Andrey Shipilov

Personal information
- Full name: Andrey Sergeyevich Shipilov
- Date of birth: 23 March 1971 (age 54)
- Place of birth: Tashkent, Uzbek SSR
- Height: 1.83 m (6 ft 0 in)
- Position: Defender; midfielder;

Senior career*
- Years: Team / Apps / (Gls)
- 1990-1991: Sverdlovets / 74 / (0)
- 1992: Traktor Tashkent / 13 / (1)
- 1992: Chirchiq / 12 / (0)
- 1993: Navroʻz Andijon / 27 / (1)
- 1994: Guliston / 2 / (0)
- 1994: Torpedo Vladimir / 8 / (0)
- 1994-1996: Nosta Novotroitsk / 44 / (0)
- 1997-2000: Andijan / 111 / (9)
- 2001: Navbahor Namangan / 3 / (0)
- 2001-2002: Andijan / 26 / (0)
- 2003: Vidnoye / 17 / (1)
- 2003: Doʻstlik / 2 / (0)

Managerial career
- 2014-2017: Pakhtakor Tashkent
- 2018-2022: Metallurg Bekobod
- 2022: Dinamo Samarqand
- 2026-: Kokand 1912

= Andrey Shipilov =

Uzbek football manager

Andrey Sergeyevich Shipilov (Андрей Сергеевич Шипилов; born 23 March 1971) is an Uzbek and Russian former professional association football player who played as a defender and midfielder. After retiring as a player, he worked as a coach for several clubs. He is currently the head coach of Kokand 1912.

== Playing career ==
Shipilov began his career in 1990 with Tashkent Region's FC Sverdlovets. In 1992, he played for Traktor Tashkent and Chirchiq. In 1993, he represented Navroʻz Andijan.

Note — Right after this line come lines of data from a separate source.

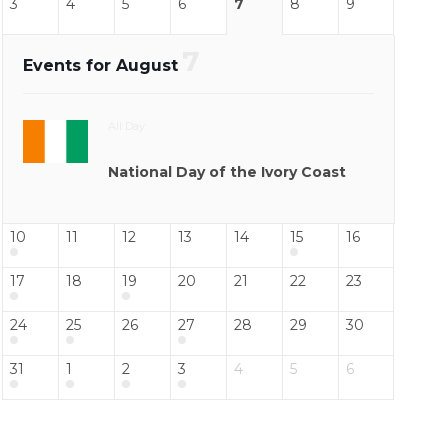
3
4
5
6
7
8
9
7
Events for August
All Day
National Day of the Ivory Coast
10
11
12
13
14
15
16
17
18
19
20
21
22
23
24
25
26
27
28
29
30
31
1
2
3
4
5
6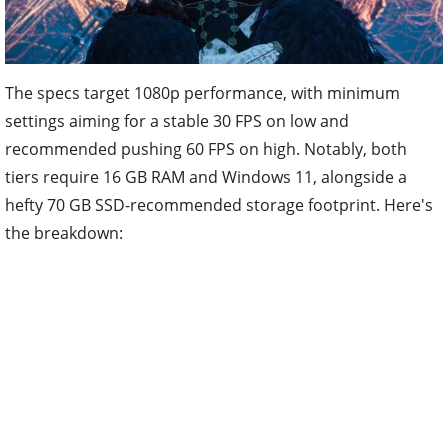
The specs target 1080p performance, with minimum
settings aiming for a stable 30 FPS on low and
recommended pushing 60 FPS on high. Notably, both
tiers require 16 GB RAM and Windows 11, alongside a
hefty 70 GB SSD-recommended storage footprint. Here's
the breakdown: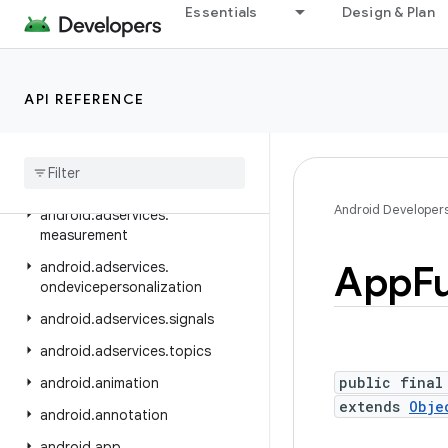
android.adservices.adid
Essentials
Design & Plan
android.adservices.adselection
android.adservices.appsetid
API REFERENCE
android.adservices.common
android
.
adservices
.
customaudience
android
.
adservices
.
exceptions
Android Developer
android
.
adservices
.
measurement
App
F
android
.
adservices
.
ondevicepersonalization
android
.
adservices
.
signals
android
.
adservices
.
topics
public final
android
.
animation
extends
Obje
android
.
annotation
android
.
app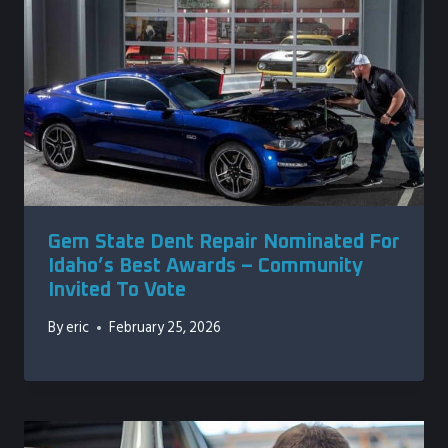
Gem State Dent Repair Nominated For
Idaho’s Best Awards – Community
Invited To Vote
By
eric
February 25, 2026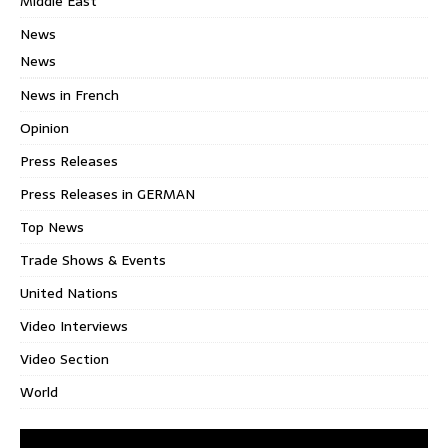
Middle East
News
News
News in French
Opinion
Press Releases
Press Releases in GERMAN
Top News
Trade Shows & Events
United Nations
Video Interviews
Video Section
World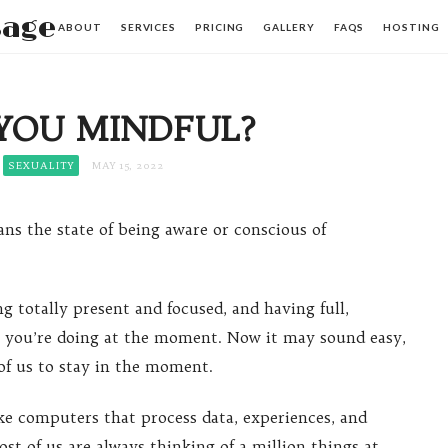
sage
ABOUT
SERVICES
PRICING
GALLERY
FAQS
HOSTING
YOU MINDFUL?
SEXUALITY
MAY 15, 2022
ns the state of being aware or conscious of
g totally present and focused, and having full,
r you’re doing at the moment. Now it may sound easy,
 of us to stay in the moment.
ke computers that process data, experiences, and
t of us are always thinking of a million things at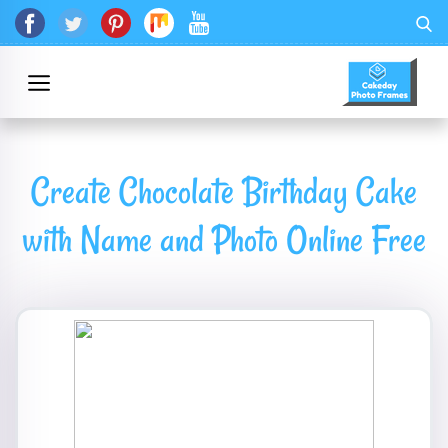
Create Chocolate Birthday Cake
with Name and Photo Online Free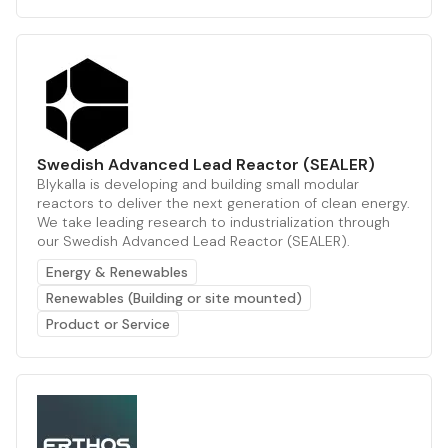
Swedish Advanced Lead Reactor (SEALER)
Blykalla is developing and building small modular
reactors to deliver the next generation of clean energy.
We take leading research to industrialization through
our Swedish Advanced Lead Reactor (SEALER).
Energy & Renewables
Renewables (Building or site mounted)
Product or Service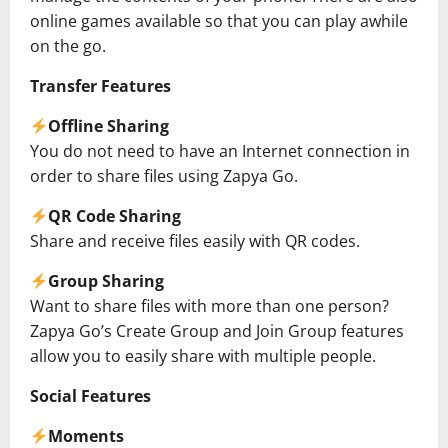
online games available so that you can play awhile
on the go.
Transfer Features
Offline Sharing
You do not need to have an Internet connection in
order to share files using Zapya Go.
QR Code Sharing
Share and receive files easily with QR codes.
Group Sharing
Want to share files with more than one person?
Zapya Go’s Create Group and Join Group features
allow you to easily share with multiple people.
Social Features
Moments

In 1994, he played for Torpedo Vladimir, and later that year moved to Nosta Novotroitsk, where he remained until 1996. From 1997 to 1999, he played for Andijan. In 2001, Shipilov briefly played for Navbahor Namangan, before spending the following two seasons again with Andijan. In 2003, he played for Vidnoye in Russia, and later moved to Doʻstlik, where he finished his playing career.

== Coaching career ==
After retiring, Shipilov began his coaching career. Until mid-2017, he worked on the coaching staff of Pakhtakor Tashkent.

From 2018 to 2021, he served as head coach of Metallurg Bekobod. In 2022, he worked as sporting director of Dinamo Samarqand.

Since 2026, he has been the head coach of Kokand 1912.